#### [Extracted page text data]
◇ ◇ ◇ ◇ ◇

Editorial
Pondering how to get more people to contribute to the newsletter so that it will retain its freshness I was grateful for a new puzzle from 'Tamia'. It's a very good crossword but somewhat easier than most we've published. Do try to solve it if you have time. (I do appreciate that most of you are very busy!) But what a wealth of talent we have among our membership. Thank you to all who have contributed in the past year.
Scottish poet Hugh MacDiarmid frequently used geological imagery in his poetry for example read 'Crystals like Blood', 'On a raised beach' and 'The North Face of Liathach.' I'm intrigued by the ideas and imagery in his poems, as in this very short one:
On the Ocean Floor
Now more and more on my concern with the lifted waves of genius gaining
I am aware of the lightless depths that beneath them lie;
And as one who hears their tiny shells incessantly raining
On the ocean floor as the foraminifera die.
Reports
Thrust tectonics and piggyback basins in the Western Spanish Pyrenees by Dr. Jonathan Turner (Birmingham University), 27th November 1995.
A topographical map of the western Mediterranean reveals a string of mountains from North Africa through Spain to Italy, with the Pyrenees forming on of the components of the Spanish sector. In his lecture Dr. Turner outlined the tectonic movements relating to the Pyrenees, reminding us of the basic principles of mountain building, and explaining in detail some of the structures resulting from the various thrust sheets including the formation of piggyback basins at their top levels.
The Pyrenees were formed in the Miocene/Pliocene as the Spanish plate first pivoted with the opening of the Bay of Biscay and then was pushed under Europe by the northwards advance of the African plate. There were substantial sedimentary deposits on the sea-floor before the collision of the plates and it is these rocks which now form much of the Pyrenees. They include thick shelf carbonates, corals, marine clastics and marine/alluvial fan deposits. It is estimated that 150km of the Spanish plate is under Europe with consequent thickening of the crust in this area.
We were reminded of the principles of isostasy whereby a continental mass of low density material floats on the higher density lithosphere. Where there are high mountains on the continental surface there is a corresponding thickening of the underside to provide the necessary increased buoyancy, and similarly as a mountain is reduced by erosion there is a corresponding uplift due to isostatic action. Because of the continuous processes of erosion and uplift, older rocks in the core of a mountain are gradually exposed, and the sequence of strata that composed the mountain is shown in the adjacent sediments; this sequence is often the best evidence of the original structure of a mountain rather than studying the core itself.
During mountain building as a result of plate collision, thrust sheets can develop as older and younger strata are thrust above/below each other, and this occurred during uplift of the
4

◇ ◇ ◇ ◇ ◇

#### [Task statement]
Repeat the data in full, matching each line exactly.

#### [Written solution]
Editorial
Pondering how to get more people to contribute to the newsletter so that it will retain its freshness I was grateful for a new puzzle from 'Tamia'. It's a very good crossword but somewhat easier than most we've published. Do try to solve it if you have time. (I do appreciate that most of you are very busy!) But what a wealth of talent we have among our membership. Thank you to all who have contributed in the past year.
Scottish poet Hugh MacDiarmid frequently used geological imagery in his poetry for example read 'Crystals like Blood', 'On a raised beach' and 'The North Face of Liathach.' I'm intrigued by the ideas and imagery in his poems, as in this very short one:
On the Ocean Floor
Now more and more on my concern with the lifted waves of genius gaining
I am aware of the lightless depths that beneath them lie;
And as one who hears their tiny shells incessantly raining
On the ocean floor as the foraminifera die.
Reports
Thrust tectonics and piggyback basins in the Western Spanish Pyrenees by Dr. Jonathan Turner (Birmingham University), 27th November 1995.
A topographical map of the western Mediterranean reveals a string of mountains from North Africa through Spain to Italy, with the Pyrenees forming on of the components of the Spanish sector. In his lecture Dr. Turner outlined the tectonic movements relating to the Pyrenees, reminding us of the basic principles of mountain building, and explaining in detail some of the structures resulting from the various thrust sheets including the formation of piggyback basins at their top levels.
The Pyrenees were formed in the Miocene/Pliocene as the Spanish plate first pivoted with the opening of the Bay of Biscay and then was pushed under Europe by the northwards advance of the African plate. There were substantial sedimentary deposits on the sea-floor before the collision of the plates and it is these rocks which now form much of the Pyrenees. They include thick shelf carbonates, corals, marine clastics and marine/alluvial fan deposits. It is estimated that 150km of the Spanish plate is under Europe with consequent thickening of the crust in this area.
We were reminded of the principles of isostasy whereby a continental mass of low density material floats on the higher density lithosphere. Where there are high mountains on the continental surface there is a corresponding thickening of the underside to provide the necessary increased buoyancy, and similarly as a mountain is reduced by erosion there is a corresponding uplift due to isostatic action. Because of the continuous processes of erosion and uplift, older rocks in the core of a mountain are gradually exposed, and the sequence of strata that composed the mountain is shown in the adjacent sediments; this sequence is often the best evidence of the original structure of a mountain rather than studying the core itself.
During mountain building as a result of plate collision, thrust sheets can develop as older and younger strata are thrust above/below each other, and this occurred during uplift of the
4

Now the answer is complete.